Aujourd’hui, la priorité est de stabiliser ce qui existe déjà. Il s’agit de lisser les petits problèmes du quotidien, d’améliorer les relations avec les différentes parties prenantes, publiques comme privées et de renforcer les dynamiques internes entre les résidents.
Une fois ces bases consolidées, l’enjeu est de structurer le lieu pour qu’il devienne un véritable écosystème articulé autour de la création, de l’entrepreneuriat et de l’innovation. Chaque espace du bâtiment aura alors un rôle défini et complémentaire. Les ateliers permettent déjà la production, mais ils doivent aussi accueillir des workshops, de la collaboration, des projets collectifs. Le Sonotron, déjà bien développé, pourrait intégrer une dimension plus éducative autour des métiers de la musique et de l’audiovisuel. La salle de conférence pourrait devenir un espace de transmission : on y organiserait des panels, des discussions, des présentations de projets, qu’il s’agisse de nouveaux financements pour les créatifs ou de collaborations menées avec d’autres institutions de l’écosystème culturel, créatif ou scientifique.
J’aimerais également que le Hangar devienne un véritable lieu d’expérimentation, un espace unique où des projets ambitieux peuvent prendre vie. Nous pourrions y tester des collaborations entre artistes et ingénieurs, comme des sessions de live painting assistées par robotique, des visualisations holographiques pour des créations textiles ou sneakers, des installations immersives, des prototypes de jeux ou des productions filmiques. Aujourd’hui, ces types de projets n’ont pas d’espace dédié au pays : soit on doit louer une salle ailleurs, soit détourner un théâtre, ce qui est souvent compliqué.
Vous accueillez régulièrement des événements sur le site : quelle est votre politique en matière de programmation culturelle ?
Notre rôle n’est pas de faire de l’événementiel au sens classique. Ce que nous gérons, c’est un lieu, un médium et notre mission consiste à créer les conditions pour que des événements émergent de manière organique, à partir des dynamiques internes du hub. Nous accompagnons les locataires qui souhaitent organiser des workshops, des expositions ou des présentations, en les soutenant sur le plan logistique ou en leur offrant de la visibilité. Cela permet non seulement de valoriser leurs compétences, mais aussi de développer des modèles économiques plus durables, en diversifiant leurs activités.

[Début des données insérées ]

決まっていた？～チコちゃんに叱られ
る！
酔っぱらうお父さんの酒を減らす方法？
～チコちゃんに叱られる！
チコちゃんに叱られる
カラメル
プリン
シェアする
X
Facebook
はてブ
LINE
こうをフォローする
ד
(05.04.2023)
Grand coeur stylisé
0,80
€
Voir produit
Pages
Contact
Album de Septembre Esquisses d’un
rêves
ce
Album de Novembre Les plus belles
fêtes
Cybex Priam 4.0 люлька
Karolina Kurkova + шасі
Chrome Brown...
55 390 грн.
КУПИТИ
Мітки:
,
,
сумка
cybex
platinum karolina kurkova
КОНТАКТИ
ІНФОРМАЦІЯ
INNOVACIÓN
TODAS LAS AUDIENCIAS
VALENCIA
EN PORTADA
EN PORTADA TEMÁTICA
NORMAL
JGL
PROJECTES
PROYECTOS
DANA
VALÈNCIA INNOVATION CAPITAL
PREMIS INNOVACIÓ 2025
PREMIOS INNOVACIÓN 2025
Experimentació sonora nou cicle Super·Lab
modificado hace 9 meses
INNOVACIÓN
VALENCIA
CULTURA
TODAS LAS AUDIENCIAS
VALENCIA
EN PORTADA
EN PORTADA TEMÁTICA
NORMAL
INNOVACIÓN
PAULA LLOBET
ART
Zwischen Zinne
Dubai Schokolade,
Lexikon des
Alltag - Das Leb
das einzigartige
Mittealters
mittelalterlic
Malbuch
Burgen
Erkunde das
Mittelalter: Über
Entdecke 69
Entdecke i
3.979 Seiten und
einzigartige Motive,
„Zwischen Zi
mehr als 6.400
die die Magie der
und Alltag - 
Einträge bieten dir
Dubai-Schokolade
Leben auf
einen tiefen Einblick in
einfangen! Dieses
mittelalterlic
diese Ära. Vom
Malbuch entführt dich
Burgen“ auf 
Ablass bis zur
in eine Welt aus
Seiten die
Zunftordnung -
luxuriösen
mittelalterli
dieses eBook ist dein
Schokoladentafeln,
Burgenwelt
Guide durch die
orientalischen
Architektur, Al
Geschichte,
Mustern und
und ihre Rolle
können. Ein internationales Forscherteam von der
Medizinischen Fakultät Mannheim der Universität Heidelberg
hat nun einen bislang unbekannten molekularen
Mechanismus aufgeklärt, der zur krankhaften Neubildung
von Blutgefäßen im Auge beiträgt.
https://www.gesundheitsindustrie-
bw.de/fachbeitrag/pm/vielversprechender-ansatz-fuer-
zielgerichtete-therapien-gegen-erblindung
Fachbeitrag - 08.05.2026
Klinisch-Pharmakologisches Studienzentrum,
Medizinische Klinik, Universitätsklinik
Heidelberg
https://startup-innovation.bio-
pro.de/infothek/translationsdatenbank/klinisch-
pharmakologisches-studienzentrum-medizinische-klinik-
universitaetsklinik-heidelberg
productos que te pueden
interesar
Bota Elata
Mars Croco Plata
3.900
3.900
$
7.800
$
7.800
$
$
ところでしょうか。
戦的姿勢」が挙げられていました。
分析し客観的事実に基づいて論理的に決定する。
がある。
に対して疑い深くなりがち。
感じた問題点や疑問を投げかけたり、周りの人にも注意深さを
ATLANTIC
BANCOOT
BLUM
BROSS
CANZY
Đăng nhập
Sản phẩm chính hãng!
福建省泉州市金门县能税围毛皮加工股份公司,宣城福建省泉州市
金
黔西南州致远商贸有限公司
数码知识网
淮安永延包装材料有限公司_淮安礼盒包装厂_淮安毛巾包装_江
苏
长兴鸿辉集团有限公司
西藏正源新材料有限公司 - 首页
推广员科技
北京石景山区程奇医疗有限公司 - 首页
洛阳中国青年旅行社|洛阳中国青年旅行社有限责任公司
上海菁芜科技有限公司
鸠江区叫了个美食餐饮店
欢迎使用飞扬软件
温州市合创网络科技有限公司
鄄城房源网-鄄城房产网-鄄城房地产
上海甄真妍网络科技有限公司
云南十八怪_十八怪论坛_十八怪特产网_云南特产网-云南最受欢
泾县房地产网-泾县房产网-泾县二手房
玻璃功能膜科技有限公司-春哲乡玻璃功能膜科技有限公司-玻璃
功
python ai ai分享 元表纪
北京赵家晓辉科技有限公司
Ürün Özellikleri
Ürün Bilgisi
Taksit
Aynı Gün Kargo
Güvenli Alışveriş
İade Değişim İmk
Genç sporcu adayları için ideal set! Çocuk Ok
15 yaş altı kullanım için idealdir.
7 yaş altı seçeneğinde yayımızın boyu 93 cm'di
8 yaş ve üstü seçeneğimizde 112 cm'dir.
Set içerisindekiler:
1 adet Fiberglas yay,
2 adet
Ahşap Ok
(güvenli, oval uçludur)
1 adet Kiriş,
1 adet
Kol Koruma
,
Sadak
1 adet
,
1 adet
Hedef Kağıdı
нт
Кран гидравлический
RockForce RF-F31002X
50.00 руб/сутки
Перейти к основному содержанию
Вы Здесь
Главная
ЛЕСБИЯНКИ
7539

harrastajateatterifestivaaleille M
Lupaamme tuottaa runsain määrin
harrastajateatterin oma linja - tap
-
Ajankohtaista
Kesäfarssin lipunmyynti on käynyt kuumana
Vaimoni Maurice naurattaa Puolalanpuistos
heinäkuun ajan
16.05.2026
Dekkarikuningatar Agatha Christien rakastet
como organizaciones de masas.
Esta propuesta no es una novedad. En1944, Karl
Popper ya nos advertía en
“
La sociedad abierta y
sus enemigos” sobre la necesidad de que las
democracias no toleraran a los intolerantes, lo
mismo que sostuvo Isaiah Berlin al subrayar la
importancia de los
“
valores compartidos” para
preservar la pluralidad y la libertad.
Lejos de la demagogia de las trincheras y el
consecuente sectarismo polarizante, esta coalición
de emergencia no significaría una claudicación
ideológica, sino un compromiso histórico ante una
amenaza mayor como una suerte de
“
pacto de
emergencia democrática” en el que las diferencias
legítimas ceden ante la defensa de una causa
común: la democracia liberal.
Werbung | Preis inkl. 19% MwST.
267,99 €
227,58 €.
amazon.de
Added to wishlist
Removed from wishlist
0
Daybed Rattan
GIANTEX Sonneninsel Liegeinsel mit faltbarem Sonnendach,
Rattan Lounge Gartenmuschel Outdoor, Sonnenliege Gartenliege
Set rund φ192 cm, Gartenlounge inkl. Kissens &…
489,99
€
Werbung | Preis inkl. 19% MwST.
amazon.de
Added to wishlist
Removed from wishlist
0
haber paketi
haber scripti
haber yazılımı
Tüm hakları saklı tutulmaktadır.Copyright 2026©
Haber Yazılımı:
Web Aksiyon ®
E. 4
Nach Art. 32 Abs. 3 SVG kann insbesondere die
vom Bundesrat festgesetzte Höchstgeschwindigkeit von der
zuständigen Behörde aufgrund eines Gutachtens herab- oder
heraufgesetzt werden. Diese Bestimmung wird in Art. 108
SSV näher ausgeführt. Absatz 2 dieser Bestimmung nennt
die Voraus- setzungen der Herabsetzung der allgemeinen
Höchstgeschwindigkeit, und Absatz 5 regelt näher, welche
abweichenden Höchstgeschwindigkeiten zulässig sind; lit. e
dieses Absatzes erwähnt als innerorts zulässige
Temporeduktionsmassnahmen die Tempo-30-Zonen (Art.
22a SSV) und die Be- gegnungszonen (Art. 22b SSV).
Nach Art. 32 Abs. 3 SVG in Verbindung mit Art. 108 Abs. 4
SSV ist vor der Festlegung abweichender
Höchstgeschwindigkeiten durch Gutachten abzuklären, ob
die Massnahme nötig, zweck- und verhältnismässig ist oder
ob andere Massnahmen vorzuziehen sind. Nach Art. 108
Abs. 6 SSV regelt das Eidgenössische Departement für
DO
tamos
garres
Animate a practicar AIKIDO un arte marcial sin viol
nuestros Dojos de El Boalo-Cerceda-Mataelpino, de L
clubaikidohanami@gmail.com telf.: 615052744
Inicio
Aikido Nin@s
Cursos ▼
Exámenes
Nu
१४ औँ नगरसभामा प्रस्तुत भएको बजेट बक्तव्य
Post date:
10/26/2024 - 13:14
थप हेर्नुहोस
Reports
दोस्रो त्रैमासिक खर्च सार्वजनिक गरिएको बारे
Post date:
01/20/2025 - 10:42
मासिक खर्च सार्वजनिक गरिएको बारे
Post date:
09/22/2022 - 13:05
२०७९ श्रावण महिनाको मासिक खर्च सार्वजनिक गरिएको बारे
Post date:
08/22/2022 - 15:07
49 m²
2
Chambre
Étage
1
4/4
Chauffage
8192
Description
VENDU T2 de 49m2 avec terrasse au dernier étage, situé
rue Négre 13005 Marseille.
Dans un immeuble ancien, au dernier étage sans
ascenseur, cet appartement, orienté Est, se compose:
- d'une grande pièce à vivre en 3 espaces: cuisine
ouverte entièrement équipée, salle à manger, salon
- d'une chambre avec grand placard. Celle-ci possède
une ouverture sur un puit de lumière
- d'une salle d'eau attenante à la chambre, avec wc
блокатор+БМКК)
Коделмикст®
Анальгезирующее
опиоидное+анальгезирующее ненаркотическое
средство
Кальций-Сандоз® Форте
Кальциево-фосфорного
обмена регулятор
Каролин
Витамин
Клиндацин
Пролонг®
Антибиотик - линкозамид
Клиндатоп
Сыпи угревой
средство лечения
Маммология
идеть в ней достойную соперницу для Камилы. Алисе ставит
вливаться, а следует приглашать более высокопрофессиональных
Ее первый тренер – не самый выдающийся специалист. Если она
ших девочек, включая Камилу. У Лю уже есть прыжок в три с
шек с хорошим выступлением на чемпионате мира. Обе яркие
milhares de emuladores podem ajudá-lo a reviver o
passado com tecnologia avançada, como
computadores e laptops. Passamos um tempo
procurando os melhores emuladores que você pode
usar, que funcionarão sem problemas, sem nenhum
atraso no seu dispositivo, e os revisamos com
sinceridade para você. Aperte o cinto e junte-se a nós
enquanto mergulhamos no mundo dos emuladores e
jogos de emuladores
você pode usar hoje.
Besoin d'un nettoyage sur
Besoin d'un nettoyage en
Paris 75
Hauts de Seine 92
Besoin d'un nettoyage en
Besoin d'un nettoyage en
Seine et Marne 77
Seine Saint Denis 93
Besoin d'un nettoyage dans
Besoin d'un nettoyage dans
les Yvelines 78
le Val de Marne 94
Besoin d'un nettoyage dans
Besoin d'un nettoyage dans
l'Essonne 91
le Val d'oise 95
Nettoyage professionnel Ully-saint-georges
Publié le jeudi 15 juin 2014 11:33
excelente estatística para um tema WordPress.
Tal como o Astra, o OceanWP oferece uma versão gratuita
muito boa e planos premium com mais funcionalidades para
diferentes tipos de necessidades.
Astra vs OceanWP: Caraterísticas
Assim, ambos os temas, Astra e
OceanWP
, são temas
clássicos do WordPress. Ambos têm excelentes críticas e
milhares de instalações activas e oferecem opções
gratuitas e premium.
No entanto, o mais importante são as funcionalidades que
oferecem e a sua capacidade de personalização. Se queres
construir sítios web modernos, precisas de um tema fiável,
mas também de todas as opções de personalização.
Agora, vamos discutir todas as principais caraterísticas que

Nous réfléchissons aussi à une programmation annuelle plus structurée, construite avec les résidents, sans figer leur créativité. L’idée est de proposer, à différents moments de l’année, des cycles d’activités autour de différents secteurs en s’appuyant sur les forces déjà présentes. Une fois par an, nous mettons en place un événement plus ambitieux, un petit festival appelé Creative Day ouvert au public, articulé autour des grandes thématiques du hub : entrepreneuriat, innovation et industrie créative. Cette année il se tiendra le dimanche le 12 octobre. C’est notre manière de renforcer le lien avec la ville de Differdange, tout en montrant le potentiel professionnel et économique de ce secteur, une dynamique que Tania Brugnoni avait déjà su initier avec justesse.